The discussion on gender equality is often condensed (or dismissed) as ‘women’s issues.’ However gender inequality can affect men as well, and redressing this balance is something men should advocate for, too, Senel Wanniarachchi says.
A founding member of the youth participation and gender equality group Hashtag Generation, Senel was also selected as a Queen’s Young Leader Award recipient in 2017.
Yet the real inspiration for his advocacy comes from family. “My father worked in the military, so he was away for a long time. At that time, it was mostly my mother who raised my sister and I,” Senel said. Like many others, Senel’s mother had to balance work with more traditional roles of running a household and raising young children. “I saw for myself how my mother was treated differently and held to different expectations, as a woman,” Senel explained.
Apart from this, she was worried for her family’s safety. Not wanting to alarm her children, she kept her fears to herself. “We were young at the time. We didn’t understand the context of the war. We just knew our father was only in Colombo some of the time,” Senel explained. “It was only once we were older that we realised the difficulties she had faced in raising us.”
After graduating, Senel said he also received training on gender issues, which taught him to see things from a different perspective. “Boys our age often don’t see gender inequality as an issue. That’s because schools haven’t taught any different, and we’re socialised to think that it’s normal. So people don’t see gender inequality as injustice… we’re not taught to question.”
Apart from this training, Senel also traveled across the country and meet people with different perspectives to his. “These experiences shape the way you think, and the way you look at things.”
When it comes to the gender equality debate, men are often placed on a pedestal, Senel said. “Men are supposed to play certain roles. They are seen as powerful, strong, dominant and sometimes even violent. They are not supposed to express emotion. And this gives men access to certain privileges… but it also negatively affects them in different ways,” Senel said.
Those who did not fall within these prescribed “roles” would often face immense pressure. This is mirrored in society too.

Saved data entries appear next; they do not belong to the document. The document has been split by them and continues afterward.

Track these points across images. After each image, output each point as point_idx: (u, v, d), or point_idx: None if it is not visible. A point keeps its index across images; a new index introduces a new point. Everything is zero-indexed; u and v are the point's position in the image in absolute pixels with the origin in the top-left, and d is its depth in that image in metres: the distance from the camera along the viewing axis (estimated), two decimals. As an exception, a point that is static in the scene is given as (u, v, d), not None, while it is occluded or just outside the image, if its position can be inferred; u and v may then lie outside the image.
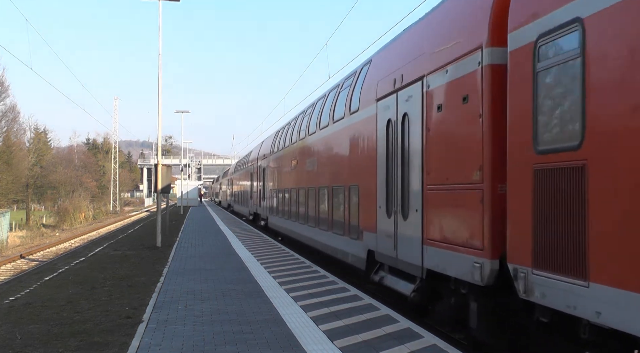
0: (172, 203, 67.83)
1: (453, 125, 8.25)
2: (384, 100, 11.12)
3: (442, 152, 8.55)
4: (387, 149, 10.90)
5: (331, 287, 12.15)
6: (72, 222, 62.34)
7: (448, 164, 8.35)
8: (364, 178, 12.32)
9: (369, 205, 11.91)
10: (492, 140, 7.22)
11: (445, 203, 8.41)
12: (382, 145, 11.18)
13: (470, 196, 7.61)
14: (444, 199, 8.44)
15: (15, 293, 14.14)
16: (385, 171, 10.89)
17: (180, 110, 61.83)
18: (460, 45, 8.02)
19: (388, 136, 10.82)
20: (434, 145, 8.81)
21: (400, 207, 10.08)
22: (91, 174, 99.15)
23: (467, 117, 7.76)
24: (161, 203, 26.43)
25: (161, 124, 25.94)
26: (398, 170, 10.24)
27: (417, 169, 9.32)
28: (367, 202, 12.10)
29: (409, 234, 9.68)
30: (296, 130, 21.32)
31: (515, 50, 6.72)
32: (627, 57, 5.12)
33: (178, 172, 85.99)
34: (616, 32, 5.23)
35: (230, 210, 58.34)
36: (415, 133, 9.47)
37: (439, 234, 8.55)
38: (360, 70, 13.71)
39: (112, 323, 9.94)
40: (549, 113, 6.12)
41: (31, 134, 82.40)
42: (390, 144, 10.74)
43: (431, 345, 7.50)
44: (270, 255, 18.46)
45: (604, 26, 5.38)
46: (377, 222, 11.29)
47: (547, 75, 6.15)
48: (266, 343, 7.85)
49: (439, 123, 8.66)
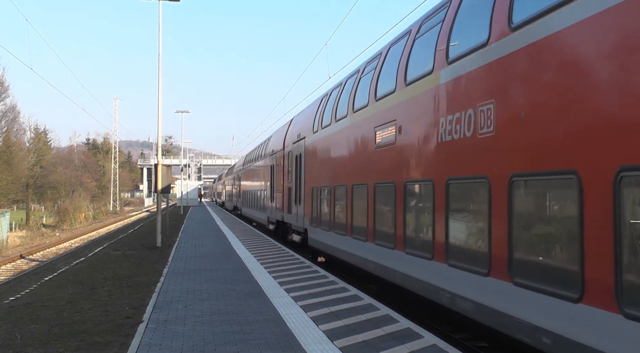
0: (172, 203, 67.76)
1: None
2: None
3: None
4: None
5: (331, 287, 12.14)
6: (72, 222, 62.31)
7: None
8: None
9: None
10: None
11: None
12: None
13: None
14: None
15: (16, 293, 14.14)
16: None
17: (180, 110, 61.83)
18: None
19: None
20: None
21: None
22: (91, 174, 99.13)
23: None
24: (161, 204, 26.44)
25: (161, 124, 25.97)
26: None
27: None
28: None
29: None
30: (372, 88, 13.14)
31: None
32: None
33: (178, 172, 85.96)
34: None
35: (237, 213, 49.24)
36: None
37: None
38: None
39: (112, 323, 9.94)
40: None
41: (31, 134, 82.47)
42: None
43: (431, 345, 7.50)
44: (270, 255, 18.46)
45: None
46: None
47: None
48: (266, 343, 7.85)
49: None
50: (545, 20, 6.59)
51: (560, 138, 6.22)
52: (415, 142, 10.24)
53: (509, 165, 7.15)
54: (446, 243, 8.69)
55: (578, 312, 5.71)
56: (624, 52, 5.42)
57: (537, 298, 6.41)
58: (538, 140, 6.64)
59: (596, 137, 5.66)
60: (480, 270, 7.62)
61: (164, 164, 24.62)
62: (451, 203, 8.69)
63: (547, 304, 6.22)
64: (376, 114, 12.37)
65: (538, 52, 6.74)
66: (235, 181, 52.60)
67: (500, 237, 7.18)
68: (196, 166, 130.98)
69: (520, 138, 6.98)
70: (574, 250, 5.82)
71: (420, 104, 10.01)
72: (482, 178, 7.74)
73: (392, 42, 12.45)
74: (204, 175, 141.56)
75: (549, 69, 6.57)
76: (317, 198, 17.68)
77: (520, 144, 6.97)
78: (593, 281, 5.53)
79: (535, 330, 6.44)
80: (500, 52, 7.55)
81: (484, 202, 7.64)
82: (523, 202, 6.94)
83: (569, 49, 6.26)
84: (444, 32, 9.31)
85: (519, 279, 6.78)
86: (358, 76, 14.61)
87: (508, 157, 7.22)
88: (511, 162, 7.13)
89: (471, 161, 8.14)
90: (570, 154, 6.02)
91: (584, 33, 5.98)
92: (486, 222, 7.53)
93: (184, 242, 23.48)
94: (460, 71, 8.62)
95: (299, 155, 20.87)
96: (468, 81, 8.44)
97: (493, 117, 7.60)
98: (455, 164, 8.66)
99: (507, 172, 7.14)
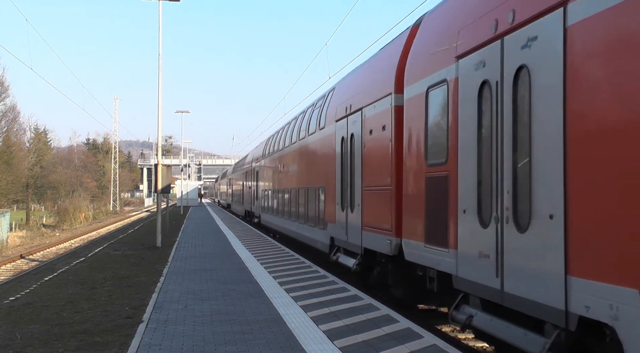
0: (172, 203, 67.74)
1: (377, 145, 11.32)
2: (340, 122, 14.26)
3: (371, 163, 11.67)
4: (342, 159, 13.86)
5: (331, 287, 12.15)
6: (72, 222, 62.29)
7: (373, 172, 11.53)
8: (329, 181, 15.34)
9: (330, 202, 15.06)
10: (396, 158, 10.27)
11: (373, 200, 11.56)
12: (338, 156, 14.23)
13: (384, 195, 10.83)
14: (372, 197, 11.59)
15: (16, 293, 14.15)
16: (341, 176, 13.97)
17: (180, 110, 61.82)
18: (380, 91, 11.27)
19: (343, 149, 13.78)
20: (367, 158, 11.93)
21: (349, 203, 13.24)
22: (91, 174, 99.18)
23: (384, 141, 10.86)
24: (161, 204, 26.44)
25: (161, 124, 25.97)
26: (347, 176, 13.35)
27: (359, 175, 12.31)
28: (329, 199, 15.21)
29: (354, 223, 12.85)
30: (281, 138, 24.80)
31: (410, 97, 9.67)
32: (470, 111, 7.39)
33: (178, 172, 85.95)
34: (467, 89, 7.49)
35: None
36: (358, 149, 12.45)
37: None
38: (327, 94, 16.92)
39: (112, 323, 9.95)
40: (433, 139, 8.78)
41: (31, 134, 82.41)
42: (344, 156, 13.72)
43: (431, 345, 7.50)
44: (270, 255, 18.46)
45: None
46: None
47: (433, 113, 8.79)
48: (266, 343, 7.85)
49: (370, 142, 11.77)
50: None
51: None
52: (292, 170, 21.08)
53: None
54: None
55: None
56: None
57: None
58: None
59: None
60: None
61: (164, 164, 24.63)
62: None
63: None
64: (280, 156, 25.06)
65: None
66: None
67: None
68: (196, 166, 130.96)
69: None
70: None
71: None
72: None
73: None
74: (204, 175, 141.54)
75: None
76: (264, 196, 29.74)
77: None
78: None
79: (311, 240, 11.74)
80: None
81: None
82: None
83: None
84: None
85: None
86: (278, 133, 26.73)
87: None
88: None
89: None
90: None
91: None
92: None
93: (184, 242, 23.49)
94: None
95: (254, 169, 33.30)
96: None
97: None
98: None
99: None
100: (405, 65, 10.05)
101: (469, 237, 7.46)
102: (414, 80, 9.53)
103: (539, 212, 6.01)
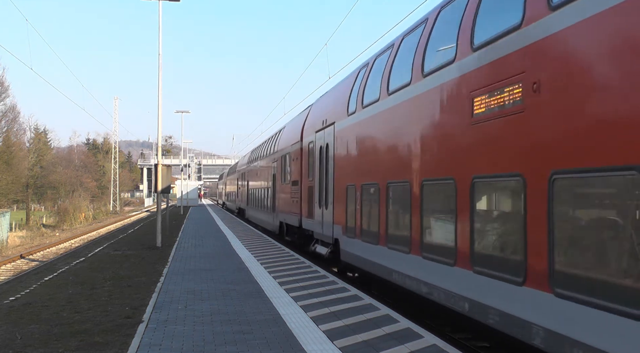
0: (172, 203, 67.70)
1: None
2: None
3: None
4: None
5: (331, 287, 12.15)
6: (72, 222, 62.26)
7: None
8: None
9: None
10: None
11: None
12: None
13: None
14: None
15: (16, 293, 14.15)
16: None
17: (180, 110, 61.74)
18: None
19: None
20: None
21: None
22: (91, 174, 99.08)
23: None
24: (161, 204, 26.44)
25: (161, 124, 25.97)
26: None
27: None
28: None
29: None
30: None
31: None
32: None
33: (178, 172, 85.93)
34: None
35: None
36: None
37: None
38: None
39: (112, 323, 9.95)
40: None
41: (31, 134, 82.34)
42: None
43: (431, 345, 7.51)
44: (270, 255, 18.46)
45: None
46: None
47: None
48: (266, 343, 7.85)
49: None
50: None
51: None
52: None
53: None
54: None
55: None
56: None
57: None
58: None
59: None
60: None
61: (164, 164, 24.63)
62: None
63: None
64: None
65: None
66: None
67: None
68: (196, 166, 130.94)
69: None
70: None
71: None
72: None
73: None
74: (204, 175, 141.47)
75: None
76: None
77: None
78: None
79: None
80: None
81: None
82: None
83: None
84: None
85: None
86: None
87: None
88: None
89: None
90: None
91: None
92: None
93: (184, 242, 23.49)
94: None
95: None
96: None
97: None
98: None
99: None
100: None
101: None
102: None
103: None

Sociologists in Sri Lanka found that the suicide rate among men was higher than women, particularly in agrarian communities during drought. They have drawn links to the suicide rate among men and the stereotypical expectations of men to be providers for their families. “This is a good example of how men are placed on a pedestal, but also face unfair expectations. So gender equality is a men’s problem too, and it’s up to all of us to fight these expectations.”